Could it be that the high-profile fight among the Democrats is drawing a bigger crowd? A good friend of mine who votes Republican 99 percent of the time told me that he made his mind up the morning of the S.C. primary to vote Republican instead of waiting for the chance to vote for Obama. (He REALLY dislikes Hillary Clinton).

If the lengthening primary season is helping hype voter interest in Democratic candidates at the expense of Republicans, that’s more bad news for a GOP brand that is already in trouble.

Some Republicans aren’t worried, pointing out that GOP turnout in Iowa was up (88,000 to 114,000) and New Hampshire turnout was steady (around 237,000).

But Democratic turnout in both those states was way up, and Democrats managed to get 600,000 people to turn out in Michigan without Obama or Edwards being on the ballot. Meanwhile, turnout for Republicans in Michigan plunged from 1.16 million in 2000 to about 870,000 this year.

Part of this is show business. The Clinton Show is, by itself, the greatest political show on earth. Put Barack Obama on the bill, and you’ve got some of the most fascinating political theater in my lifetime.

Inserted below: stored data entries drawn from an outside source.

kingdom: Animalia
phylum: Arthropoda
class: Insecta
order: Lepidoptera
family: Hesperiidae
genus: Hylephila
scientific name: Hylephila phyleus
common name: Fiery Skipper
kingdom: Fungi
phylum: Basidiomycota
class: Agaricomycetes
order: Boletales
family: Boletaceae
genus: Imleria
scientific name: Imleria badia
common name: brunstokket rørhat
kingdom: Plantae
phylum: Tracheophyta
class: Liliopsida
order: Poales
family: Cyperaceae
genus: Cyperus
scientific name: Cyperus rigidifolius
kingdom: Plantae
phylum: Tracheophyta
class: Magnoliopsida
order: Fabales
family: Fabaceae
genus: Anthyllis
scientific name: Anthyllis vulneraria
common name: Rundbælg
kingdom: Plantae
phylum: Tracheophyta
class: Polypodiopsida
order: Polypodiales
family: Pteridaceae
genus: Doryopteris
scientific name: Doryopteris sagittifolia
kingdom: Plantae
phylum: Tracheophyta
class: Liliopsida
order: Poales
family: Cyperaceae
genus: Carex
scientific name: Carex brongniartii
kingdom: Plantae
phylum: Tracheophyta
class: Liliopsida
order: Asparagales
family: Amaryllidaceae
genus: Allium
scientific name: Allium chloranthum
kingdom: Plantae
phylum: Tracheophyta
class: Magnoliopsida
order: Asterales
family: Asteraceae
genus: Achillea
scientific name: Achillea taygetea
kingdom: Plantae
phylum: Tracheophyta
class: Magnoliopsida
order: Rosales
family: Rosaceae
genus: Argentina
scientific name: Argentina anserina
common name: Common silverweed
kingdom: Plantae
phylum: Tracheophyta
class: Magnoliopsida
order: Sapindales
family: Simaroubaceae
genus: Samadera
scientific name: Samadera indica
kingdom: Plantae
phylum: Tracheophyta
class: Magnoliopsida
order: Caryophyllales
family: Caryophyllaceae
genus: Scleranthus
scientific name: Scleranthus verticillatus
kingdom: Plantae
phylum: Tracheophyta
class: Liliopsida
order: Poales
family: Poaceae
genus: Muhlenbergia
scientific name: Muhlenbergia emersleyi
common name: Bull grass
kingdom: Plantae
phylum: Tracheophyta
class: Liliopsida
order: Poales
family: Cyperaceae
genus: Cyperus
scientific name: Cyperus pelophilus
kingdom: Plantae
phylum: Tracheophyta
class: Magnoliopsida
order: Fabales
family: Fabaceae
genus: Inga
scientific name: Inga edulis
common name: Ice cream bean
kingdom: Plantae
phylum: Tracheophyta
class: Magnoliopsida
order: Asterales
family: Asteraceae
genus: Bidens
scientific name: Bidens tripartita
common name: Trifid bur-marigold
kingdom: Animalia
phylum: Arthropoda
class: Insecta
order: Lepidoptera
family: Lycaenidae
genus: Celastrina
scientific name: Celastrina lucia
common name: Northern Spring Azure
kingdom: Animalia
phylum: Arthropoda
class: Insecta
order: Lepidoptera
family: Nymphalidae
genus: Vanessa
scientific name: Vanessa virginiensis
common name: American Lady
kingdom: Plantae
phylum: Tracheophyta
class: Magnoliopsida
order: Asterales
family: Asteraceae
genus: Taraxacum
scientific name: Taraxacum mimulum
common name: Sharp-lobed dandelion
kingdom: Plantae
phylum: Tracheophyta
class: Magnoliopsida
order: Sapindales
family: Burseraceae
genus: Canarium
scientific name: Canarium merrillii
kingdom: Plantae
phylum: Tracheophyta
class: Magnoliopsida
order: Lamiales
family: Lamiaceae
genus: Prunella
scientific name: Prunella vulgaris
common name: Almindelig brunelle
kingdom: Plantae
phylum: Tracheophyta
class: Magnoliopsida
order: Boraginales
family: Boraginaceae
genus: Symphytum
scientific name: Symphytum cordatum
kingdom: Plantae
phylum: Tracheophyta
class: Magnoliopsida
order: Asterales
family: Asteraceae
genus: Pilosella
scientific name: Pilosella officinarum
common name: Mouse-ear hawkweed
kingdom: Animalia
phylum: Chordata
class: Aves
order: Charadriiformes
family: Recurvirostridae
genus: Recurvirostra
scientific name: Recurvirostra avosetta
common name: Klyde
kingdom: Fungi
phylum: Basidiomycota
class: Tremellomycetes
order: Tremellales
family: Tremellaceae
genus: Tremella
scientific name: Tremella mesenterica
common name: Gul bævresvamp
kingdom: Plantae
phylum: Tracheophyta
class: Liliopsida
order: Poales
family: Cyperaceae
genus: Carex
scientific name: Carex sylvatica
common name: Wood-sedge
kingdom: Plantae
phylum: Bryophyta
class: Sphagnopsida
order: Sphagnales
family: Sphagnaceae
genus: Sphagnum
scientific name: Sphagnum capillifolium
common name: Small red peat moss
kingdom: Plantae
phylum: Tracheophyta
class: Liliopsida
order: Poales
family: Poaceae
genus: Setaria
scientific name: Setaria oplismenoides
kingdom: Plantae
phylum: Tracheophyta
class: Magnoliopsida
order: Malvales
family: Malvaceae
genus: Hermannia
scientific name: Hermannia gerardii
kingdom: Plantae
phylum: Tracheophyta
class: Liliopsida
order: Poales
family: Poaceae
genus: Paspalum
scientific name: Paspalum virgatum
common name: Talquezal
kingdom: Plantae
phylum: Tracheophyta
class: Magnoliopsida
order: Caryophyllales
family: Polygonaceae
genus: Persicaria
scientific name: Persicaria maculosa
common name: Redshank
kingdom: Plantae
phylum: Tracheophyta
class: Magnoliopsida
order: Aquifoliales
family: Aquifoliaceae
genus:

Here’s another question to concern Republicans: What happens when it becomes a two man race? Will “Romney vs. McCain” increase the interest in the race, or weaken it? The turnout trend could actually get worse.

Where will Republicans make up the difference in November? The GOP has only one hope, and her name is Hillary Clinton.

In Iowa, more Democrats participated than Republicans, but turnout was up from about 89,000 to 114,000 for the GOP. The next week, GOP turnout was almost identical to the year 2000.

Michael Graham is a talk-radio host in Boston.

John Hood

The conservative movement constitutes an alliance of those who accept unchangeable facts rather than trying to wish fantasy into reality, remake human nature, or avoid economic tradeoffs. Traditionalists embrace timeless morals, even when they deny one immediate gratification. Libertarians embrace the sovereignty of consumer demand and the sometimes-disorienting effects of technological change, even when the result isn’t to one’s personal liking. And hawks embrace the reality that America lives in a dangerous neighborhood, one full of bullies, pirates, and fanatics who respond to gestures of good will with contempt, larceny, and brutality.

So, conservatives, embrace the political reality of 2008: Either Hillary Clinton or Barack Obama is likely to be your next president. It’s not impossible for Mitt Romney or John McCain to win the general election — international events could jar the race onto a new course, for example — but political history, Bush’s unpopularity, and economic wobbliness all stack the odds against the Republicans.